* Passage to read *
%%

Dal Piva v Overland Corner Station Pty Ltd and Mitolo No. Scciv-02-296

Case

[2004] SASC 76

2 April 2004


DAL PIVA v OVERLAND CORNER STATION PTY LTD AND MITOLO

[2003] SASC 76

Full Court:  Prior, Debelle and Bleby JJ

  1. PRIOR J: The appellants were charged with clearing native vegetation contrary to s 26 of the Native Vegetation Act 1991. There was a third person similarly charged on the same complaint. That third person pleaded guilty to the charge, saying that his employer, the second appellant, Mr Mitolo, had employed him to dig a spur line for the purpose of laying irrigation pipes. He claimed that he was never instructed to clear any trees and that on the suggestion of another worker cleared trees to allow a pivot irrigation system to go around. Section 3 of the Act asserts that to clear native vegetation includes to cause or permit the clearance of native vegetation. The particulars in the complaint alleged that the third defendant caused the clearance and that the appellants caused or permitted it. The third person was convicted and fined $900.

  2. The appellants put the prosecution to proof.  The matter proceeded before another magistrate.  After the sentencing of the third defendant, the prosecution indicated that it proposed to lead evidence that whilst acting in his capacity as an officer of the first appellant, the second appellant instructed the third person to clear the native vegetation the subject of the complaint.  The appellants sought a stay of proceedings, claiming that it would be an abuse of process to permit the hearing to proceed against the advice received that the prosecution did not consider itself bound by the factual basis upon which the third person had been sentenced.  The appellants submitted that it was unconscionable for the complainant to accept a set of facts on the third person’s plea and then seek to advance a factual basis inconsistent with those facts earlier accepted and acted upon for the purpose of sentencing the third person. 

  3. Counsel for the complainant indicated that subsequent investigation had revealed that the third person had entered his plea on a less than full and frank disclosure of the true facts.  The magistrate said that, in his opinion, it was contrary to the interests of justice for the court to be required to sentence the very person who undertook the clearance on the accepted basis that he had no instructions from his employer as to the manner in which he was to clear the land, then be asked to find that the employer, in fact, gave such instructions.  The magistrate indicated that it would be an abuse of process for the complainant to proceed in an inconsistent manner.  Nevertheless, he declined to order a permanent stay of the proceedings, taking the view that it would be appropriate to make an order restraining the complainant from acting inconsistently.  He therefore ordered:

    “that the complainant be restrained from calling evidence or making submissions which are inconsistent with the statement of the agreed facts outlined to the magistrate who sentenced the third defendant on 30 March 2001.”

%%

* The data *
%%

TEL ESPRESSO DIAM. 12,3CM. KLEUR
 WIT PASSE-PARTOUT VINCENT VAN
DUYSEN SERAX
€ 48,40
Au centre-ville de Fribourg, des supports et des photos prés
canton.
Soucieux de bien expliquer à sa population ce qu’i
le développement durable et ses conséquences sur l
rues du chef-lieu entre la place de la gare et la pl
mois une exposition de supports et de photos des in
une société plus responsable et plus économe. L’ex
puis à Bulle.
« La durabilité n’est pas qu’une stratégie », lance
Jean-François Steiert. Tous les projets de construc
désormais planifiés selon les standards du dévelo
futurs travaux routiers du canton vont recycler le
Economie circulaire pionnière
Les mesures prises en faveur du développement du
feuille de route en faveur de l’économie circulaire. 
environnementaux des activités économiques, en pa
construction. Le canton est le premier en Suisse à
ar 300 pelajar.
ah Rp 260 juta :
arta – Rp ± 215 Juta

%%
%%

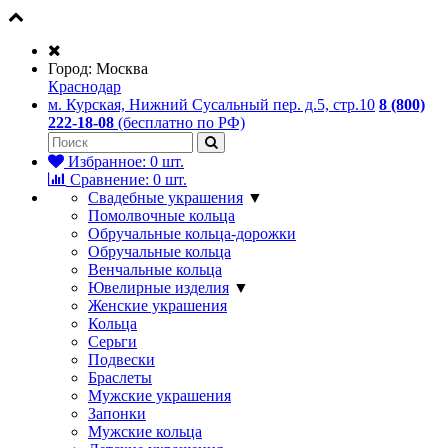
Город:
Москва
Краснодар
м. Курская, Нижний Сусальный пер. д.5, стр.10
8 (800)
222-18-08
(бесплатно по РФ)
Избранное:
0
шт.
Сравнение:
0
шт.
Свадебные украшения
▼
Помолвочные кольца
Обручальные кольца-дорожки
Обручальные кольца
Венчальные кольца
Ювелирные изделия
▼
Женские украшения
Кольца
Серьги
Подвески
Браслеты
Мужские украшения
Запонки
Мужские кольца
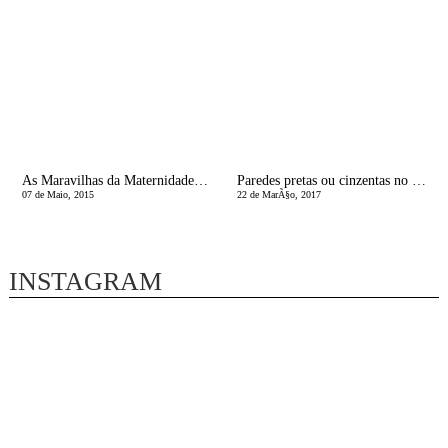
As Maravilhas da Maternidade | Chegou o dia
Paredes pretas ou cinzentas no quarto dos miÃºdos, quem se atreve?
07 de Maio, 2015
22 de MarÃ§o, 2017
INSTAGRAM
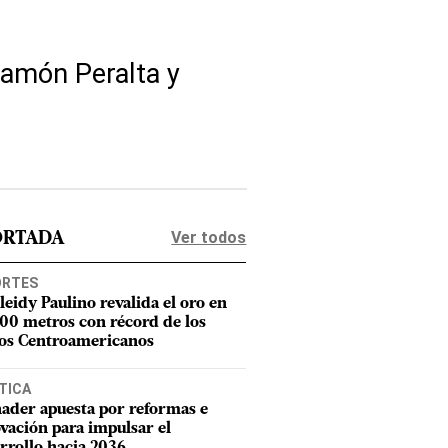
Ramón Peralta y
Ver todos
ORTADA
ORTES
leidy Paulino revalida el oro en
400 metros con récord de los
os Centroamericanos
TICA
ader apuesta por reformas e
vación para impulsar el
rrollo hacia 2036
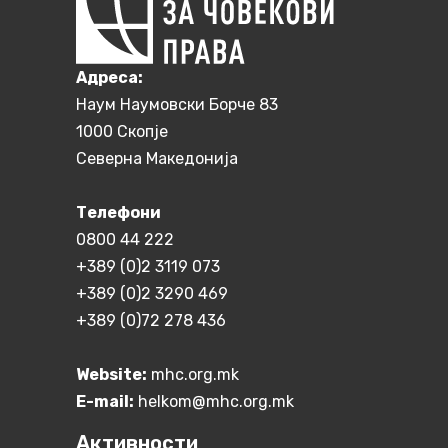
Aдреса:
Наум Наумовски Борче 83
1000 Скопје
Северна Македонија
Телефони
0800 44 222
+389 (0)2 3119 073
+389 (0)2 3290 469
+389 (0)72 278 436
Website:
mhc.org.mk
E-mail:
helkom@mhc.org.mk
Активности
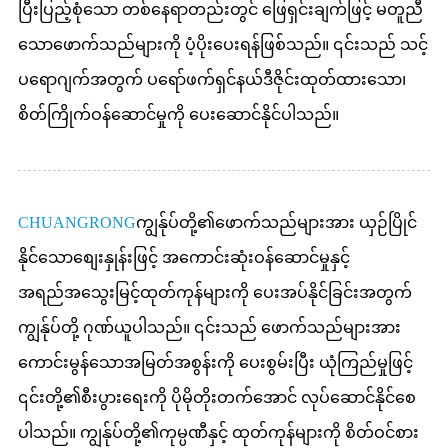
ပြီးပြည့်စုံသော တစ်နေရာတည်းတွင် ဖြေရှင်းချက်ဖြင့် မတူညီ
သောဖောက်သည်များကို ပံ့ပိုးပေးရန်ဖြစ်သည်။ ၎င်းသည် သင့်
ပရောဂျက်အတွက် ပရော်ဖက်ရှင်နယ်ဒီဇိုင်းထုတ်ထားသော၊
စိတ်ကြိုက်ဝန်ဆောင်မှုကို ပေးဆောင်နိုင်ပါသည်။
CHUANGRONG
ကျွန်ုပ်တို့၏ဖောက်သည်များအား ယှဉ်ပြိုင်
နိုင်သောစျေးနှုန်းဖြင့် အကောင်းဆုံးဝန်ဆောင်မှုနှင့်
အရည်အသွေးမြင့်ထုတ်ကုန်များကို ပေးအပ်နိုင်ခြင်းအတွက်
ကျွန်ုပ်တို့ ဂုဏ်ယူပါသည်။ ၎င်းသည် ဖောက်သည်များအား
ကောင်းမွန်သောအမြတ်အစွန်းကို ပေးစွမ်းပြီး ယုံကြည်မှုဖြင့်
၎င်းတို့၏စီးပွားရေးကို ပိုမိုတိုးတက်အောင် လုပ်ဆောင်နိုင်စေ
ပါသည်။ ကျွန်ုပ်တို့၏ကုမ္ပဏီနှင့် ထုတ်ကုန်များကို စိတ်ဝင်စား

%%
%%

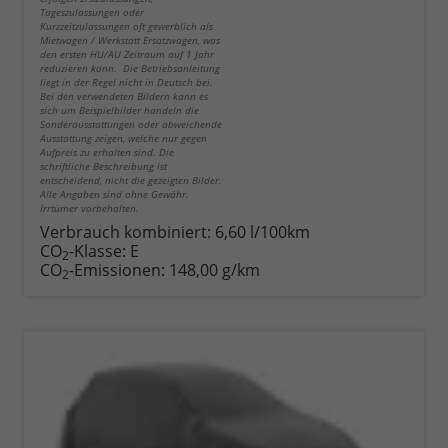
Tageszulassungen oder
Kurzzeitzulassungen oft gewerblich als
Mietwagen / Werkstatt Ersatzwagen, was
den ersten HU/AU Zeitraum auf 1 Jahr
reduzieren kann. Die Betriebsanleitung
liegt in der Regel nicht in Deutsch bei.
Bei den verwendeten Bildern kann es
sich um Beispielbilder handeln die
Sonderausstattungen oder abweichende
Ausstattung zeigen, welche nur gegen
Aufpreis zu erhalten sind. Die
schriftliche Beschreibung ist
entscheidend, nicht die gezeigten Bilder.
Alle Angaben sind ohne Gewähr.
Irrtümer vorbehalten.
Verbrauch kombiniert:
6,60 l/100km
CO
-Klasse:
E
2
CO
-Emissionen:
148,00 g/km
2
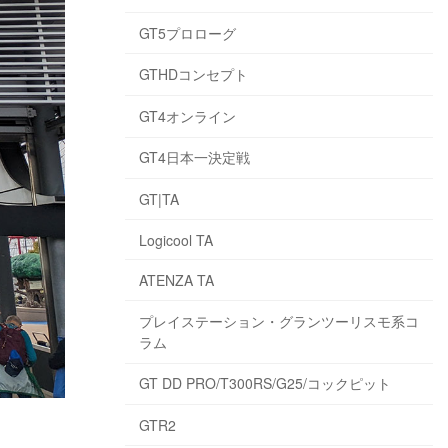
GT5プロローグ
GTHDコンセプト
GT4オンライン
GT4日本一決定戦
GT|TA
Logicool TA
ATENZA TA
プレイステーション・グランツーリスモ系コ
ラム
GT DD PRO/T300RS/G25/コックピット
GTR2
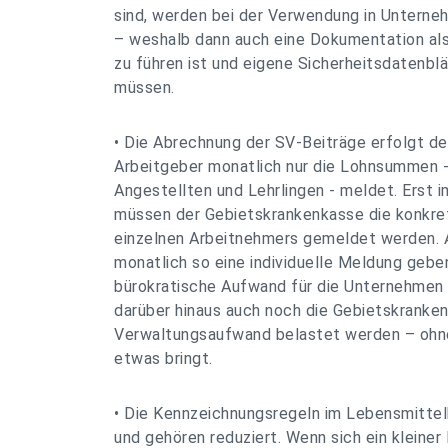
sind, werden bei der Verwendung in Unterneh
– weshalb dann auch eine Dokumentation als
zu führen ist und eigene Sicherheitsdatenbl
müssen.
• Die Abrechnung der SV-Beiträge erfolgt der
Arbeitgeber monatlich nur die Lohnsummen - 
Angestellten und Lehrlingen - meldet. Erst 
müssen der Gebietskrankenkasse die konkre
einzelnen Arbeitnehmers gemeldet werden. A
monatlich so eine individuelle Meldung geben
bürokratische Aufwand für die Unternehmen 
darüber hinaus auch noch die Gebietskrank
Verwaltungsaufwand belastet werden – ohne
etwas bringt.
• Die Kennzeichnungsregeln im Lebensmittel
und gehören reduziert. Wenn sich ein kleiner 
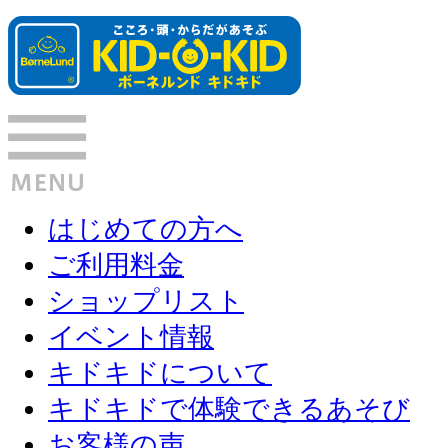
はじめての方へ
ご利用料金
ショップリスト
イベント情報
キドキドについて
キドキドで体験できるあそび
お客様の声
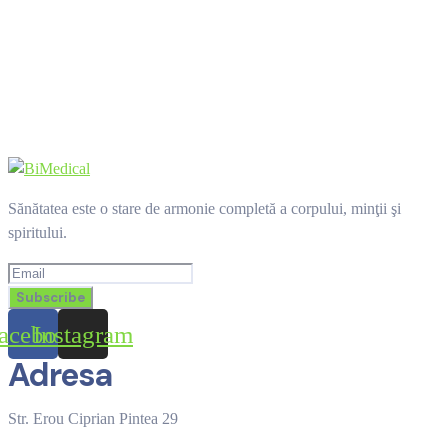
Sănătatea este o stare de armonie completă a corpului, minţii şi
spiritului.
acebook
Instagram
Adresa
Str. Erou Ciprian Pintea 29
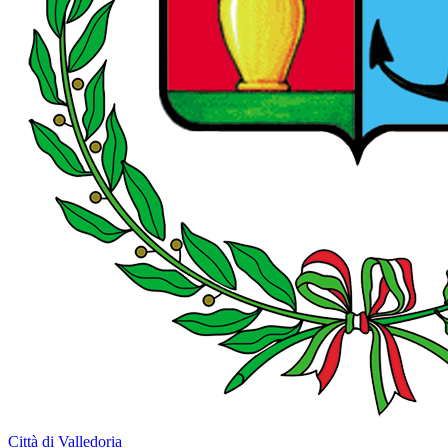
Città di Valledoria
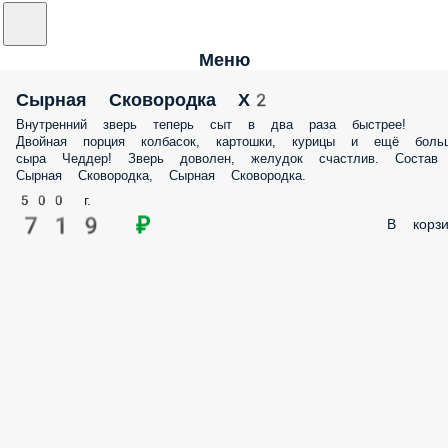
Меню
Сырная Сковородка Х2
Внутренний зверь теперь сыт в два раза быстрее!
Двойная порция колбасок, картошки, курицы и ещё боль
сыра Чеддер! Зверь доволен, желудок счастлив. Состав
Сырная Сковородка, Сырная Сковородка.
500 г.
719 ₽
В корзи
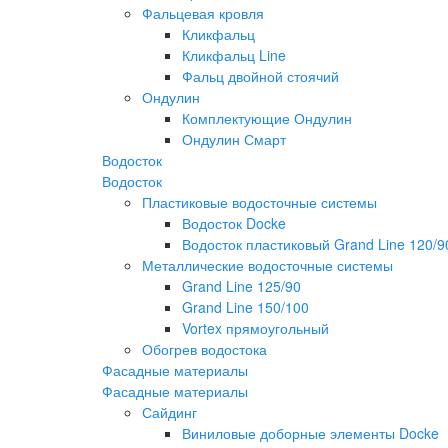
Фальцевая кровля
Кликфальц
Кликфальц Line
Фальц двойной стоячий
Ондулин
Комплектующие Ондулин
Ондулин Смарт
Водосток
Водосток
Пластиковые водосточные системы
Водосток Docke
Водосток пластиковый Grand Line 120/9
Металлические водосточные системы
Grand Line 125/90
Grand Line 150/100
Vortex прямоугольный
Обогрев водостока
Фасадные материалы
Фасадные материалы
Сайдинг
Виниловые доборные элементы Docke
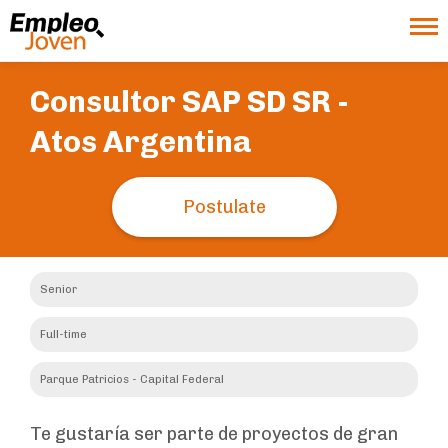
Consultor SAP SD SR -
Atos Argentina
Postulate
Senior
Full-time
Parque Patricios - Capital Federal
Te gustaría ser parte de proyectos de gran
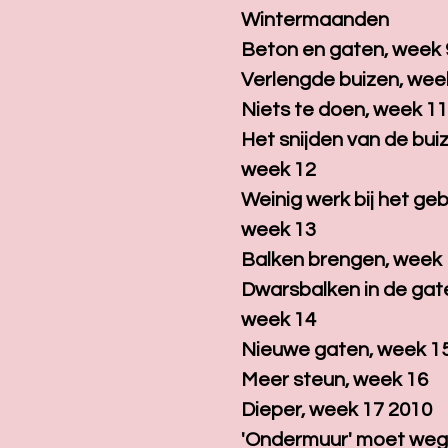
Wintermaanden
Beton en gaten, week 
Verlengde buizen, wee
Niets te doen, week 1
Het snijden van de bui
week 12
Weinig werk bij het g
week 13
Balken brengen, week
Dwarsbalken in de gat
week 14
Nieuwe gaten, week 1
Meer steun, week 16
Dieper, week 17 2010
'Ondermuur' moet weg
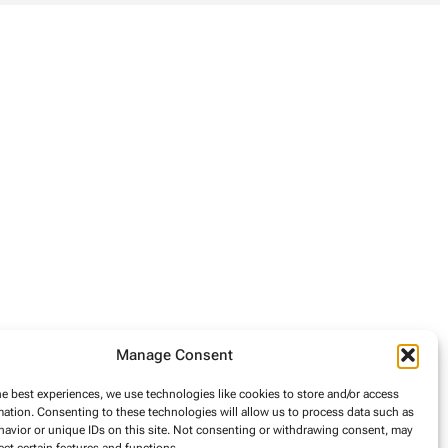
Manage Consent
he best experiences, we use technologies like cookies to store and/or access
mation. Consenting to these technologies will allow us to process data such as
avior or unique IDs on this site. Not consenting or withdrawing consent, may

%%

* Task to complete *
Carry on with the court judgment on the native vegetation clearing charges, starting after the magistrate's restraining order. The material is not needed for anything here.

* Response to the exercise *
  4. As a result of that order, the complainant did not lead evidence to establish that the appellant Mitolo had admitted that he had instructed the third defendent to clear vegetation on the land.  There had been no formal statement of agreed facts tendered before the first magistrate.  The second magistrate required the complaint to be amended before him, to confine the particulars to an allegation that the present appellants permitted the clearance of native vegetation. 

  5. The so-called restraining order of the magistrate can only be regarded as a ruling in the course of the hearing.  There is no power in a court of summary jurisdiction to issue restraining orders other than those expressly identified in Part 4 of the Summary Procedure Act 1921[1].  Any appeal from it had to await the conclusion of the hearing[2].

    [1]        Summary Procedure Act s 99, s 99AA

    [2]        Police v Dorizzi (2002) 84 SASR 416; Holder & Ors v Lewis [2003] SASC 397

  6. On appeal to this Court, a single judge ruled that the prosecution was not prevented from proceeding to prove the charge against the two appellants by reliance upon facts different from or, indeed, inconsistent with that put before the magistrate who sentenced the third person on his plea of guilty. 

  7. The appellants complain that the single judge has erred and that the present respondent was not entitled to challenge the magistrate’s ruling.  The appellants maintain that they could not be sentenced upon a basis inconsistent with that upon which they were convicted. 

  8. There are further grounds of appeal argued in the alternative.  They complain of findings made by the single judge.  It is said there was either insufficient evidence to found such findings or that the judge erred in finding or inferring certain facts and relying upon them to set aside the appellants’ sentences when there was no, or no sufficient, evidence of those facts.

  9. The appellants’ counsel relied upon the decision of the High Court in R v De Simoni[3].  I do not find that case as an authority to support the view taken by the magistrate and maintained on appeal as to the factual circumstances in the hearing having to be consistent with the facts acted upon when the third defendant pleaded guilty.

    [3] (1981) 147 CLR 383 at 389

  10. I agree with the Solicitor-General that a failure to contest every submission or basis for a plea by a co-defendant has no binding effect in a subsequent hearing or trial when the prosecution is put to proof.  The single judge was correct in holding that the magistrate erred in sentencing the present appellants by treating the facts of the third defendant’s plea as binding upon him when those facts were not a matter of evidence before him.  I also agree that the material before the magistrate called for the appellants to be sentenced on that material, not the facts of the third person’s plea on another occasion before another magistrate.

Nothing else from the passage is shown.